Film australien de Rolf de Heer
Présenté à Cannes "Un certain regard"
Avec David Gulpilil (prix d'interprétation)
Depuis 2007 les aborigènes du nord de l'Australie sont victimes d'un programme gouvernemental appelé "l'Intervention"
Étranger dans son propre pays tel serait le lamento de ces aborigènes dont Charlie est le porte-parole; un peuple qui vit dans des "camps à ciel ouvert", un peuple traqué au quotidien par la police. Le premier plan illustre comme en exergue la dichotomie et le paradoxe: d'un côté de l'écran une pancarte (répression de l'alcool) de l'autre une ouverture sur un paysage avec son allée et ses arbres; or ce sont précisément les poisons -drogues et alcool- importés par les Blancs qui ont contaminé et perverti un peuple et son mode de vie et que la loi vient sanctionner!!! Dans ce film qui est certes un plaidoyer certains gestes de Charlie ont une valeur démonstrative plus éloquente qu'un manifeste : donner de l'argent à ses congénères, piquer des cigarettes à l'un d'eux pour les jeter, narguer la police (voir l'épisode du buffle) réclamer le droit à la "propriété" (ma maison au lieu de cet abri de fortune, sur la terre de mes ancêtres) conspuer la nourriture des supermarchés, etc.
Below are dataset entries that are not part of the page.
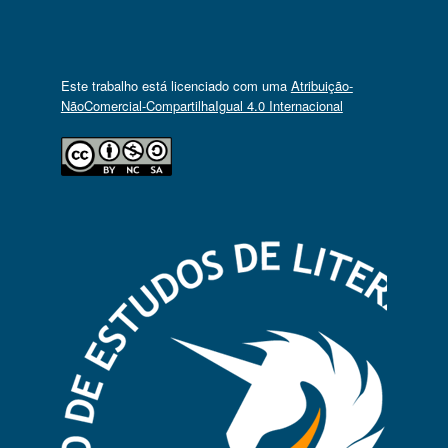
Este trabalho está licenciado com uma
Atribuição-
NãoComercial-CompartilhaIgual 4.0 Internacional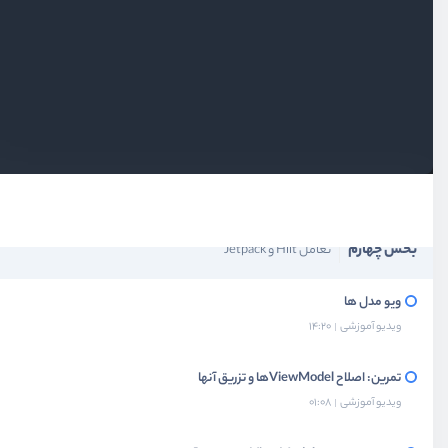
بخش اول
مفاهیم پایه
بخش دوم
تزریق دستی وابستگی
بخش سوم
کتابخونه Hiltدر اندروید
بخش چهارم
تعامل Hilt و Jetpack
ویو مدل ها
ویدیو آموزشی
14:20
تمرین: اصلاح ViewModelها و تزریق آنها
ویدیو آموزشی
01:08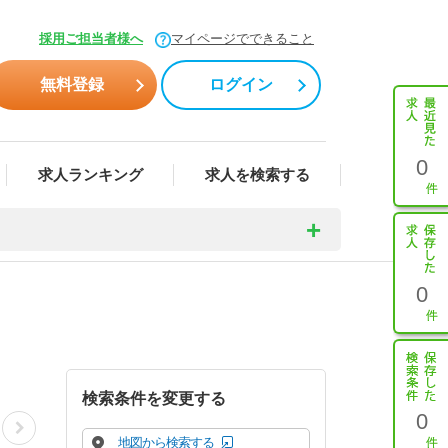
採用ご担当者様へ
マイページでできること
無料登録
ログイン
0
求人ランキング
求人を検索する
0
検索条件を変更する
0
地図から検索する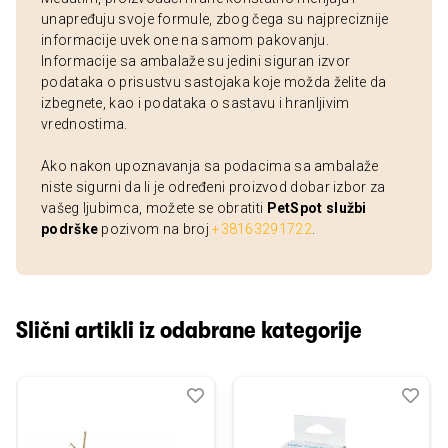
unapređuju svoje formule, zbog čega su najpreciznije
informacije uvek one na samom pakovanju.
Informacije sa ambalaže su jedini siguran izvor
podataka o prisustvu sastojaka koje možda želite da
izbegnete, kao i podataka o sastavu i hranljivim
vrednostima.
Ako nakon upoznavanja sa podacima sa ambalaže
niste sigurni da li je određeni proizvod dobar izbor za
vašeg ljubimca, možete se obratiti
PetSpot službi
podrške
pozivom na broj
+38163291722
.
Slični artikli iz odabrane kategorije
Dodaj
Uporedi
Dod
Upo
u
u
listu
listu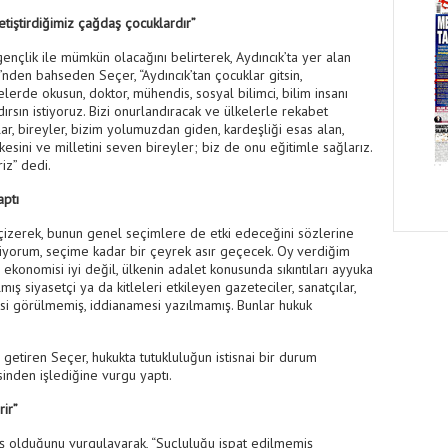
etiştirdiğimiz çağdaş çocuklardır”
gençlik ile mümkün olacağını belirterek, Aydıncık’ta yer alan
den bahseden Seçer, “Aydıncık’tan çocuklar gitsin,
lerde okusun, doktor, mühendis, sosyal bilimci, bilim insanı
rsın istiyoruz. Bizi onurlandıracak ve ülkelerle rekabet
ar, bireyler, bizim yolumuzdan giden, kardeşliği esas alan,
kesini ve milletini seven bireyler; biz de onu eğitimle sağlarız.
iz” dedi.
aptı
ı çizerek, bunun genel seçimlere de etki edeceğini sözlerine
riyorum, seçime kadar bir çeyrek asır geçecek. Oy verdiğim
e ekonomisi iyi değil, ülkenin adalet konusunda sıkıntıları ayyuka
mış siyasetçi ya da kitleleri etkileyen gazeteciler, sanatçılar,
i görülmemiş, iddianamesi yazılmamış. Bunlar hukuk
 getiren Seçer, hukukta tutukluluğun istisnai bir durum
nden işlediğine vurgu yaptı.
rir”
taş olduğunu vurgulayarak, “Suçluluğu ispat edilmemiş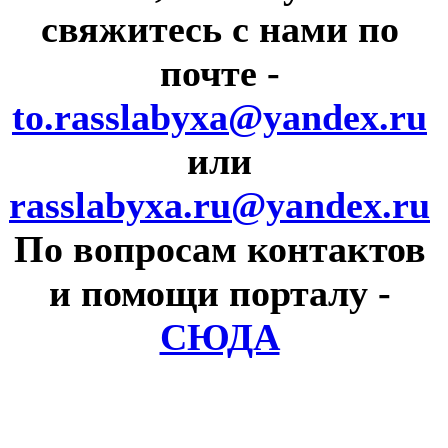
свяжитесь с нами по
почте
-
to.rasslabyxa@yandex.ru
или
rasslabyxa.ru@yandex.ru
По вопросам контактов
и помощи порталу
-
СЮДА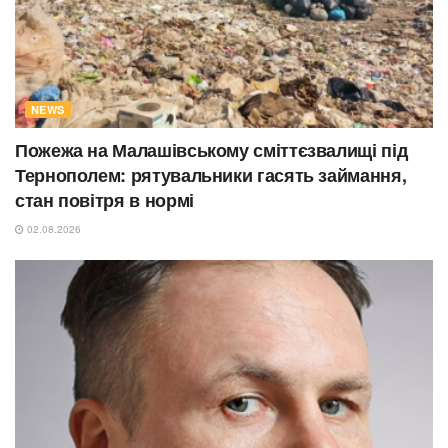
NEWS
Пожежа на Малашівському сміттєзвалищі під
Тернополем: рятувальники гасять займання,
стан повітря в нормі
02.08.2026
Le personnage est porté par l'incroyable David Gulpilil dont la prestation lui a valu un prix à Cannes "Un certain Regard". Il est de tous les plans : sa silhouette longiligne épouse la gracilité des arbres quand il a décidé de vivre dans le bush; son corps allongé se confond avec l'humus ou les racines; son visage en très gros plan derrière les barreaux de la prison dit la détresse de tous ceux qu'on a spoliés de leur culture; quand on lui tond sa chevelure poivre et sel hirsute et bouclée et qu'on rase sa barbe voici que surgit l'être nouveau celui qui doit obéissance aux Blancs. Faute de vivre comme le faisaient ses ancêtres (l'expérience du bush s'est soldée par un échec et Charlie doit être hospitalisé), il conserve intact le souvenir de l'inauguration de l'opéra de Sydney par la reine d'Angleterre (une photo qu'il commente avec nostalgie; il était jeune garçon et il a dansé lors de cette cérémonie). Il veut et il va transmettre à la nouvelle génération le rituel de la danse (maquillages et chorégraphie). Dès lors le motif musical (au piano) qui scande les étapes du double voyage de Charlie (voyage dans l'espace et voyage intérieur) ne résonne-t-il pas telle une incantation?